Durante el último mes he trabajado en la supervisión delas obras de construcción de un centro socio-profesional para personas discapacitadas que los hermanos de la Caridad levantan actualmente gracias a los fondos recibidos de la Conferencia Episcopal Italiana. La obra se encuentra al lado de la Escuela de Vida y he tenido sobradas ocasiones de ver a estos 35 niños jugando al fútbol, columpiándose y haciendo lo que cualquier niño de esas edades (entre 6 y 14 años) tienen derecho a hacer: disfrutar de la vida, reír y ser queridos. Reconocen los hermanos que han tenido que derrochar mucha paciencia para vencer la inicial oposición de sus vecinos del barrio, muchos de los cuales se resistían a ver pasar a las puertas de sus casas a los “biwelele” de Goma vestidos de uniforme azul y blanco y llevando sus carteras escolares. “El trabajo de sensibilización es importante”, dice el hermano Augustin, “y aunque nos ha costado trabajo, hemos conseguido reunir a los padres varias veces. Muchos de ellos ocultaban a sus hijos y no les dejaban salir de sus casas, pero cuando ahora ven que ya saben valerse por ellos mismos y son felices, se dan cuenta del cambio”. El religioso está orgulloso de señalar que son los padres de estos niños los que están empezando a cambiar la mentalidad de sus vecinos.
Esta es una de las caras menos agradables de muchas sociedades africanas: la marginación que crean culturas tradicionales que valoran a la persona por lo que puede producir, e incluso que estigmatiza a quien sufre una enfermedad mental, algo que se suele atribuir a un embrujamiento que produce miedo. Una de las pruebas del algodón que muestran si el cristianismo ha calado de verdad en la mentalidad de sus seguidores y de las sociedades donde ha entrado es el trato que se da a los más desfavorecidos. A esto contribuyen enormemente congregaciones religiosas como los hermanos de la Caridad, presentes en el Congo desde hace cien años. Especializados en el cuidado a los enfermos más desvalidos, en Goma cuentan –además de esta escuela para niños discapacitados mentales- con un gran centro de rehabilitación para discapacitados físicos y un hospital de salud mental, uno de los seis que existen en todo el país, de los cuales cinco están bajo la dirección de estos religiosos, que fueron fundados por el sacerdote belga Josef Triest a principios del siglo XIX y trabajan en 29 países del mundo, diez de ellos africanos.

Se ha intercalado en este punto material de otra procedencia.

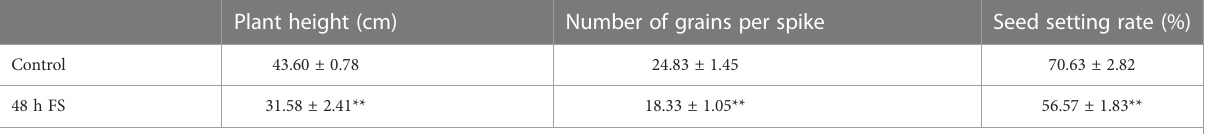
Data are mean ± SE calculated from six biological replicates. ** indicates a signi fi cant difference (p-value < 0.01) using a Student ’ s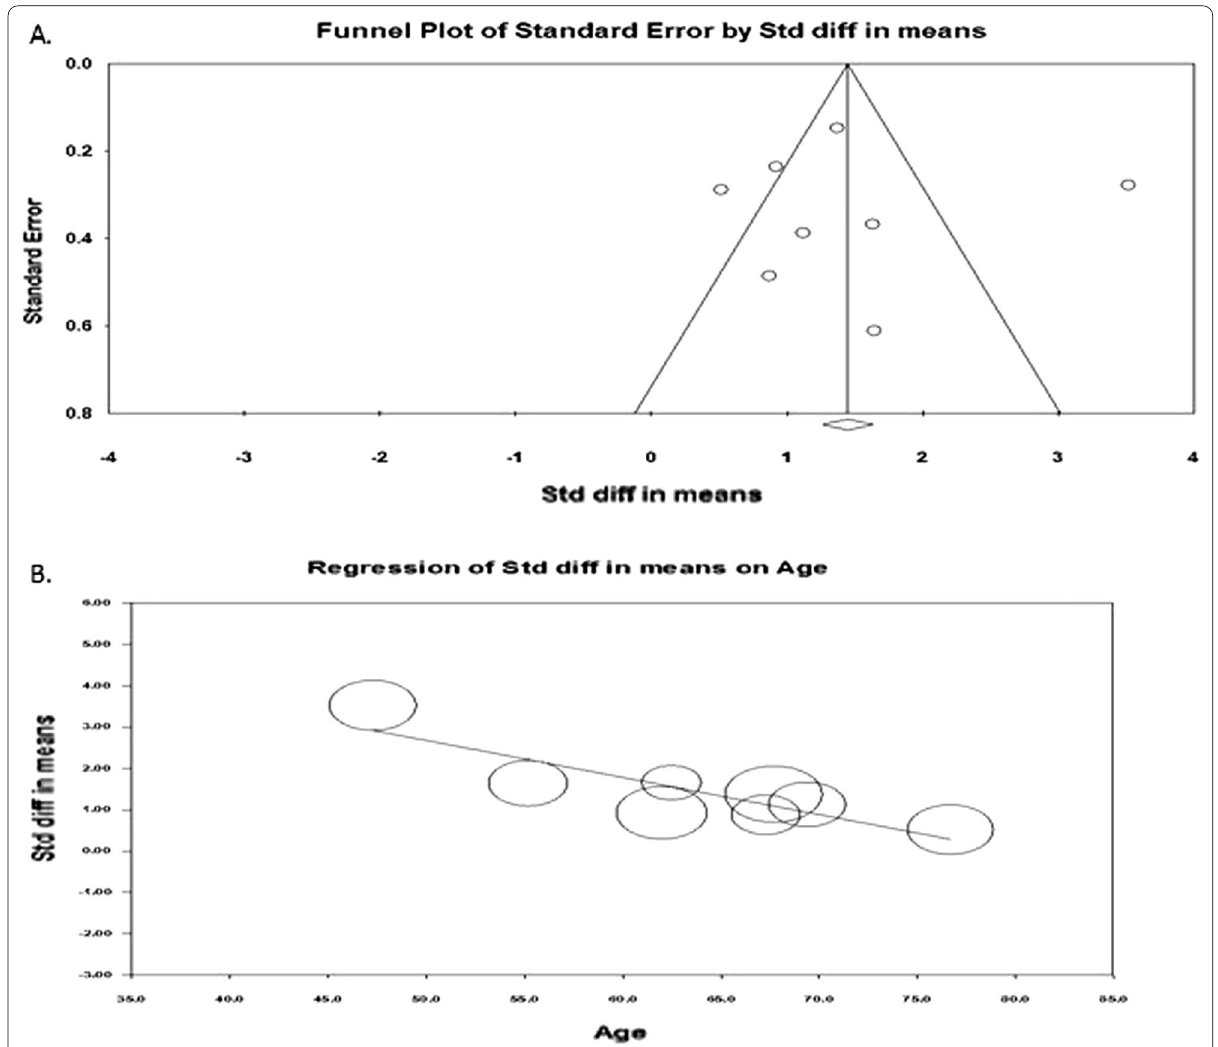
Fig. 3 Publcation biasl ( A ) and regressin analysis ( B ) of effect size on age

Una de las cosas que enriquece más en África es entrar en contacto con religiosos africanos que están muy convencidos de lo que hacen y que siguen colocando a la Iglesia en primera línea en la lucha contra la marginación y la pobreza. Gracias a ellos, niños que antes vivían escondidos en sus casas sin ninguna esperanza en la vida ahora están orgullosos de acudir a una escuela con su uniforme limpio, aprender a valerse por sí mismos y jugar mientras ríen.